> EXERCISE PROMPT
Return each line of the listing that follows in which the string "void" can be found.
——
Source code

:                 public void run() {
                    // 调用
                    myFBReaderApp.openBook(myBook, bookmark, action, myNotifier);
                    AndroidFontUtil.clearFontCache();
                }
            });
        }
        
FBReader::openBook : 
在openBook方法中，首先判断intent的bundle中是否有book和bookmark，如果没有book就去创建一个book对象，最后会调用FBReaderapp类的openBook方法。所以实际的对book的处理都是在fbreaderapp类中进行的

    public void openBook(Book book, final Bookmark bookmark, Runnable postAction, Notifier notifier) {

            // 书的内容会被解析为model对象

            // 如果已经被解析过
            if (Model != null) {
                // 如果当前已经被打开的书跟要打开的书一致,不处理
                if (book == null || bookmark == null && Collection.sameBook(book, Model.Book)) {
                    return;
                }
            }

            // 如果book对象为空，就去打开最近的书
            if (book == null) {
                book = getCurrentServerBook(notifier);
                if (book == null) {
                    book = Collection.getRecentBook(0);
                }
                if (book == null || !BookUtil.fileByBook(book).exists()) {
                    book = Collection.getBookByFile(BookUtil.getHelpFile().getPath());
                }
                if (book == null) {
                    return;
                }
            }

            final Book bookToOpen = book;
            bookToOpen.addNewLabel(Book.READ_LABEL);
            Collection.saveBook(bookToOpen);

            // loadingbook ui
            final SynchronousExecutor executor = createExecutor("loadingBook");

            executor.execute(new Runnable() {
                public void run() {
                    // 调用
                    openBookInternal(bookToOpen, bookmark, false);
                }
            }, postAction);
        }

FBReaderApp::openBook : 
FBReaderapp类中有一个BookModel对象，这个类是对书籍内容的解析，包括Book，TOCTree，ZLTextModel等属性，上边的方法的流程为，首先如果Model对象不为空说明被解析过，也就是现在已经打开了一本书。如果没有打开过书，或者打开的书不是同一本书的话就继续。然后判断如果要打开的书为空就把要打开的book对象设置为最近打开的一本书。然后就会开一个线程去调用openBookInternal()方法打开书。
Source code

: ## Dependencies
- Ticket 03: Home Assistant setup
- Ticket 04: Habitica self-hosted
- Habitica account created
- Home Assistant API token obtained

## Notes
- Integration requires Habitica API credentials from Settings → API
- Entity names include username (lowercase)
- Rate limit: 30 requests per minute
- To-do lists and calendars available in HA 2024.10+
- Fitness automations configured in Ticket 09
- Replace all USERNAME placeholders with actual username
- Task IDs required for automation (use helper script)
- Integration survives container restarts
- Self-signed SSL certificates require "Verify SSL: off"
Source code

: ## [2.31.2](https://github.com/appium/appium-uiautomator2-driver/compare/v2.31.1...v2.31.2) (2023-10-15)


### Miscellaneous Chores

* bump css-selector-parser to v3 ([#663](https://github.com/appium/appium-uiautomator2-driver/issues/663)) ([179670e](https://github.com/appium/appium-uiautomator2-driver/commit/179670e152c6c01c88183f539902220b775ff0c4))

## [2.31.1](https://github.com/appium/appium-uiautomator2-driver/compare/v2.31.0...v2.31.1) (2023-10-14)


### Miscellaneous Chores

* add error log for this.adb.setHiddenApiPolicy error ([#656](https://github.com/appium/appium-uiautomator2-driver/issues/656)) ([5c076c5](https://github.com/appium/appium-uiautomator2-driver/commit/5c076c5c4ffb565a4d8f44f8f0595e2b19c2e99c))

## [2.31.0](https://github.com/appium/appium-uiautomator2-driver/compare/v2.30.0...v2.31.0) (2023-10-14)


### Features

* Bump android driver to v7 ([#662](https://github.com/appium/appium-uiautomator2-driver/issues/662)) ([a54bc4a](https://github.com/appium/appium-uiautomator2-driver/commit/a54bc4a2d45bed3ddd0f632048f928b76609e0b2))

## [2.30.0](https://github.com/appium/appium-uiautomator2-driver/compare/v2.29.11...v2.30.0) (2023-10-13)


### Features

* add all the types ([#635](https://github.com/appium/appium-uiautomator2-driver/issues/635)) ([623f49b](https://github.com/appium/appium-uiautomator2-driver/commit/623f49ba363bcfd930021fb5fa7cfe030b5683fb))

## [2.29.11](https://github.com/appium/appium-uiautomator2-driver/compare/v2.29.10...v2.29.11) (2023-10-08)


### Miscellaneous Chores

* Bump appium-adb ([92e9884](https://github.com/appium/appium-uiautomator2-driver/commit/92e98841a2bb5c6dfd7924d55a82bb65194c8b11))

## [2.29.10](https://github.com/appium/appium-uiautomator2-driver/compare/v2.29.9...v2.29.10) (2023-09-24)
——
> TASK SOLUTION
:                 public void run() {
    public void openBook(Book book, final Bookmark bookmark, Runnable postAction, Notifier notifier) {
                public void run() {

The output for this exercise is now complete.